One of my favorites was the Black La Chi, who not only wear black, but dye their teeth black as a beauty treatment. They were, like many, initially shy but also curious about us and within minutes we were being followed by a dozen small children. One girl who was barely eleven years old, from this tribe, had in tow three smaller siblings. Her mother had gone off to Malaysia to earn money for the family -- for four years! It is common also to see the smallest toddlers and babies being carried by their sisters who were only a few years older than themselves.
We were invited into dirt rooms that were quite dark and smoke-filled with few or no windows. A cooking fire was usually in the middle of the room. As pictured here in a Phu La house the bed is on the right, looking more like a table -- with no padding or mattress, and an alter to the ancestors. The floor is packed dirt, the chairs are quite low, there is a handmade basket cradle hanging in the room. There are also modern improvements like filtered water, and a television. The size of this room was larger than most.
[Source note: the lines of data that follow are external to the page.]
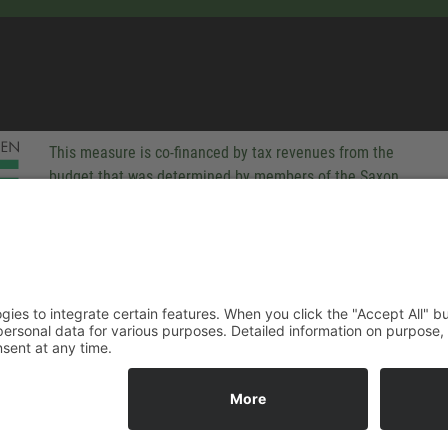
This measure is co-financed by tax revenues from the
budget that was determined by members of the Saxon
Landtag (parliament).
-party technologies to integrate certain features. When you click the
 companies process your personal data for various purposes. Detaile
rivacy policy. You can revoke your consent at any time.
ACCEPT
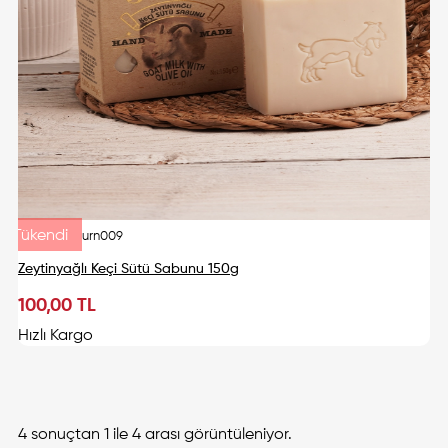
Tükendi
urn009
Zeytinyağlı Keçi Sütü Sabunu 150g
100,00 TL
Tükendi
Hızlı Kargo
4 sonuçtan 1 ile 4 arası görüntüleniyor.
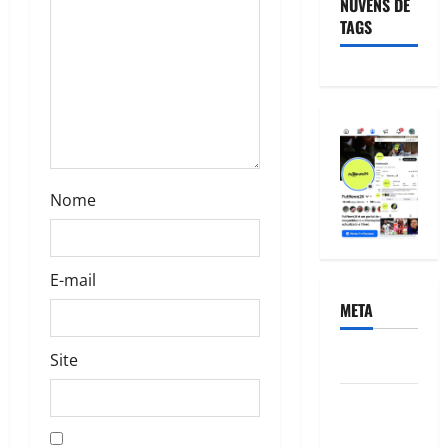
NUVENS DE
TAGS
Nome
E-mail
META
Site
Acessar
Feed de
posts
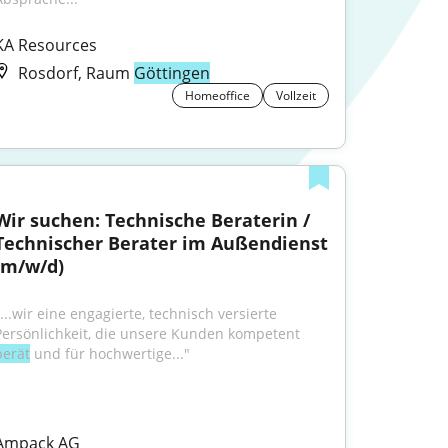
KA Resources
Rosdorf, Raum
Göttingen
Homeoffice
Vollzeit
Wir suchen: Technische Beraterin / 
Technischer Berater im Außendienst 
(m/w/d)
...wir eine engagierte, technisch versierte 
Persönlichkeit, die unsere Kunden kompetent 
berät
 und für hochwertige..."
Ampack AG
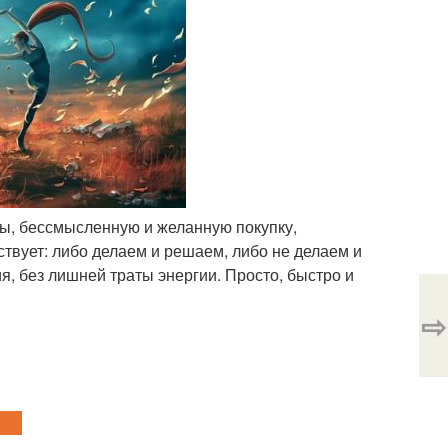
ты, бессмысленную и желанную покупку,
твует: либо делаем и решаем, либо не делаем и
я, без лишней траты энергии. Просто, быстро и
⇨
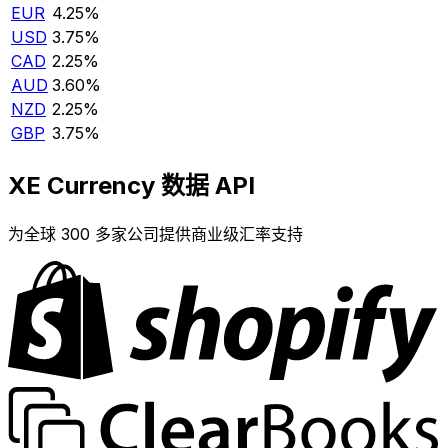
EUR
4.25%
USD
3.75%
CAD
2.25%
AUD
3.60%
NZD
2.25%
GBP
3.75%
XE Currency 数据 API
为全球 300 多家公司提供商业级汇率支持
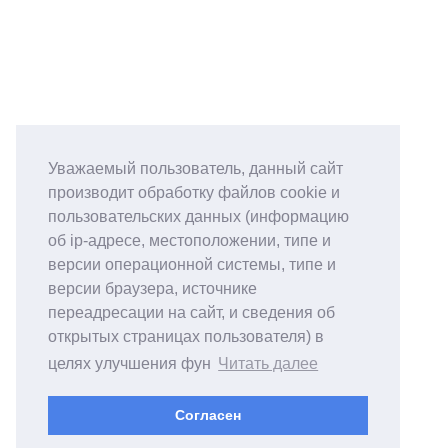
Уважаемый пользователь, данный сайт
производит обработку файлов cookie и
пользовательских данных (информацию
об ip-адресе, местоположении, типе и
версии операционной системы, типе и
версии браузера, источнике
переадресации на сайт, и сведения об
открытых страницах пользователя) в
целях улучшения фун
Читать далее
Согласен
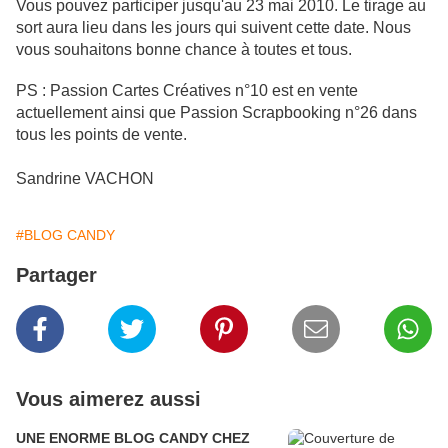
Vous pouvez participer jusqu'au 23 mai 2010. Le tirage au
sort aura lieu dans les jours qui suivent cette date. Nous
vous souhaitons bonne chance à toutes et tous.
PS : Passion Cartes Créatives n°10 est en vente
actuellement ainsi que Passion Scrapbooking n°26 dans
tous les points de vente.
Sandrine VACHON
#BLOG CANDY
Partager
Vous aimerez aussi
UNE ENORME BLOG CANDY CHEZ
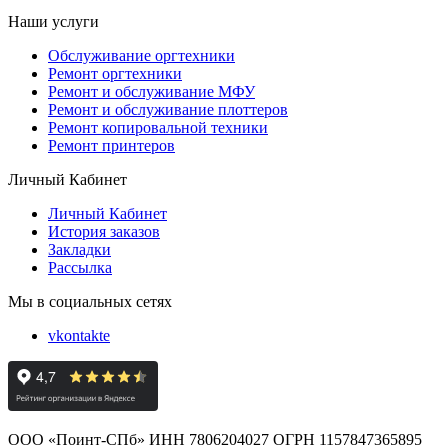
Наши услуги
Обслуживание оргтехники
Ремонт оргтехники
Ремонт и обслуживание МФУ
Ремонт и обслуживание плоттеров
Ремонт копировальной техники
Ремонт принтеров
Личный Кабинет
Личный Кабинет
История заказов
Закладки
Рассылка
Мы в социальных сетях
vkontakte
ООО «Поинт-СПб» ИНН 7806204027 ОГРН 1157847365895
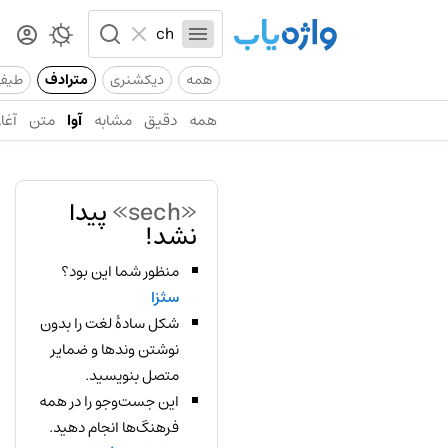
همه
دیکشنری
مترادف
طیف
همه
دقیق
مشابه
آوا
متن
آغاز
«sech»
پیدا
نشد!
منظور شما این بود؟
سثزا
شکل سادهٔ لغت را بدون
نوشتن وندها و ضمایر
متصل بنویسید.
این جست‌وجو را در همه
فرهنگ‌ها انجام دهید.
Often the family has a large metal basin for making corn whiskey. There is also something to grind corn, and in the rafters are large baskets for rice and dried corn still on the cobs for future planting. This Red Dao woman is mixing corn to ferment. she primarily makes here living by brewing corn whiskey. While in the Ecolodge I was toasted by our hosts: by the third shot my mouth was numb! Fortunately, they didn't pressure me to drink more; although they had many more shots themselves.
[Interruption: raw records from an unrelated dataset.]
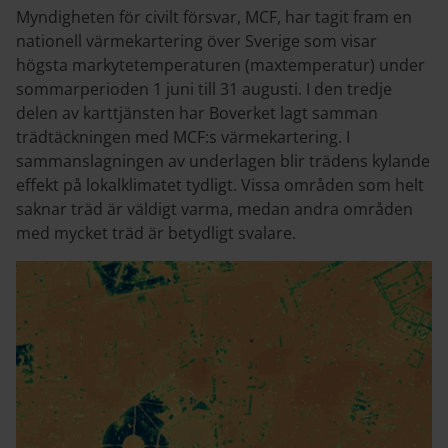
Myndigheten för civilt försvar, MCF, har tagit fram en
nationell värmekartering över Sverige som visar
högsta markytetemperaturen (maxtemperatur) under
sommarperioden 1 juni till 31 augusti. I den tredje
delen av karttjänsten har Boverket lagt samman
trädtäckningen med MCF:s värmekartering. I
sammanslagningen av underlagen blir trädens kylande
effekt på lokalklimatet tydligt. Vissa områden som helt
saknar träd är väldigt varma, medan andra områden
med mycket träd är betydligt svalare.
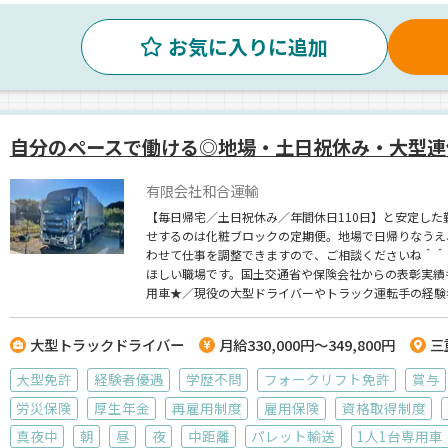
お気に入りに追加
自分のペースで働ける◎地場・土日祝休み・大型連
有限会社和合運輸
【毎日帰宅／土日祝休み／年間休日110日】と安定し
せするのは化粧ブロックの定期便。地場で日帰りなうえ
わせて仕事を調整できますので、ご相談くださいね＾＾
ほしい職場です。国土交通省や保険会社からの表彰実績
用車★／現役の大型ドライバーやトラック運転手の経験
大型トラックドライバー
月給330,000円～349,800円
三
大型免許
経験者優遇
学歴不問
フォークリフト免許
賞与
労災保険
厚生年金
再雇用制度
雇用保険
資格取得制度
真夜中
朝
昼
夜
中距離
パレット輸送
1人1台専用車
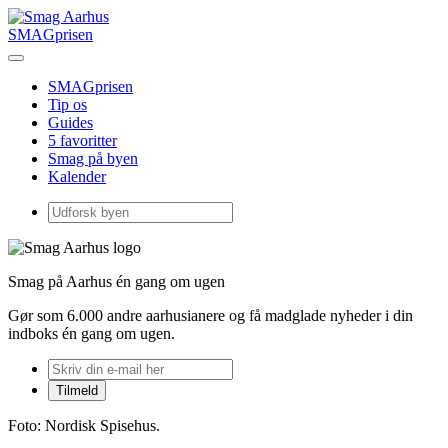
SMAGprisen
SMAGprisen
Tip os
Guides
5 favoritter
Smag på byen
Kalender
Smag på Aarhus én gang om ugen
Gør som 6.000 andre aarhusianere og få madglade nyheder i din
indboks én gang om ugen.
Foto: Nordisk Spisehus.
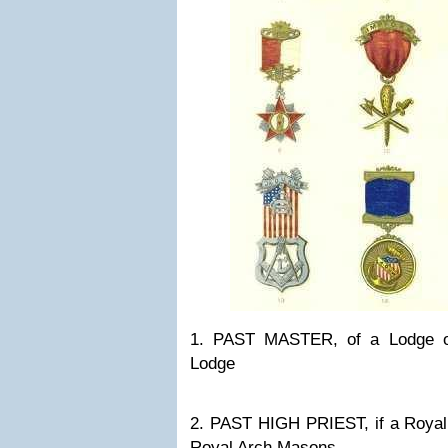
1. PAST MASTER, of a Lodge o
Lodge
2. PAST HIGH PRIEST, if a Royal 
Royal Arch Masons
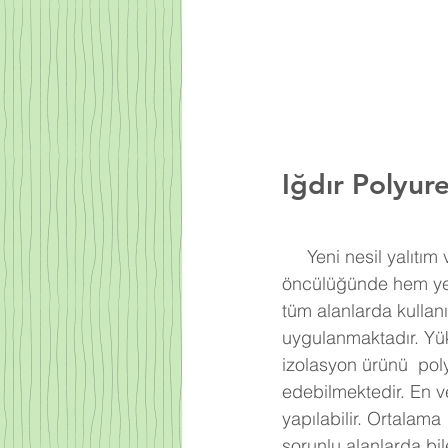
Iğdır
Polyur
     Yeni nesil yalıtım ve kaplama sistemi olan polyurea Muğla Poliüretan firmasının 
öncülüğünde hem yen
tüm alanlarda kullan
uygulanmaktadır. Yük
izolasyon ürünü  pol
edebilmektedir. En v
yapılabilir. Ortalam
sorunlu alanlarda bi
We stayed three nights at the Cao San Ecolodge where the mattresses were more padded, but still encased in plastic because of the probability of mildew damage. In the morning we awoke to roosters crowing, barking dogs, squealing pigs, and the clatter of bells on water buffalo. The sounds of traffic was noticeably missing -- in Cao San, even the absence of motorbikes. It was usually very misty, with clouds shrouding the mountain tops.
One day we got a hard rain for several hours. This was the home of the Red Dao tribe, and they were out rain or shine plowing and planting rice fields, often wearing a sheet of plastic for rain gear.
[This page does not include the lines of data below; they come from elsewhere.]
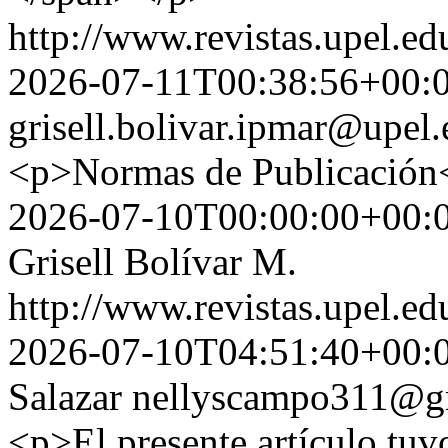
http://www.revistas.upel.ed
2026-07-11T00:38:56+00:
grisell.bolivar.ipmar@upel.
<p>Normas de Publicación
2026-07-10T00:00:00+00:
Grisell Bolívar M.
http://www.revistas.upel.ed
2026-07-10T04:51:40+00:
Salazar
nellyscampo311@g
<p>El presente artículo tuv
The Red Dao are also known for their embroidery, and Judy bought one of their outfits -- which took two years to complete! They also demonstrated a
batik made with beeswax, and let us each try.
Again, we were surrounded by shy but curious children who would hide when a camera was pointed at them but were equally anxious to see their digital image and broke out into self-conscious giggles. Unfortunately, many of these kids did not dress traditionally, and what with cell phones, electricity, TV and the Internet, these tribal cultures are likely to be largely lost within another generation. Electricity is coming to Cao San, although right now it is only a few hours each day with generators, and the Ecolodge is the party telephone line. If someone calls in, they must call back after the desired party is fetched from the village.
Another favorite village was called Tha, a traditional Tay tribal village with thatched roofs, and stilts. Traditionally, the livestock was kept on the ground level, and in this village we saw some of that. However, many people also use it as a room to thresh rice, store their motorbike or bicycle and other miscellaneous things like we would use an unfinished basement or garage. This village was lush with palm trees, and rice paddies. As we walked through streets not large enough for cars, we were passed by water buffalo being taken to the fields.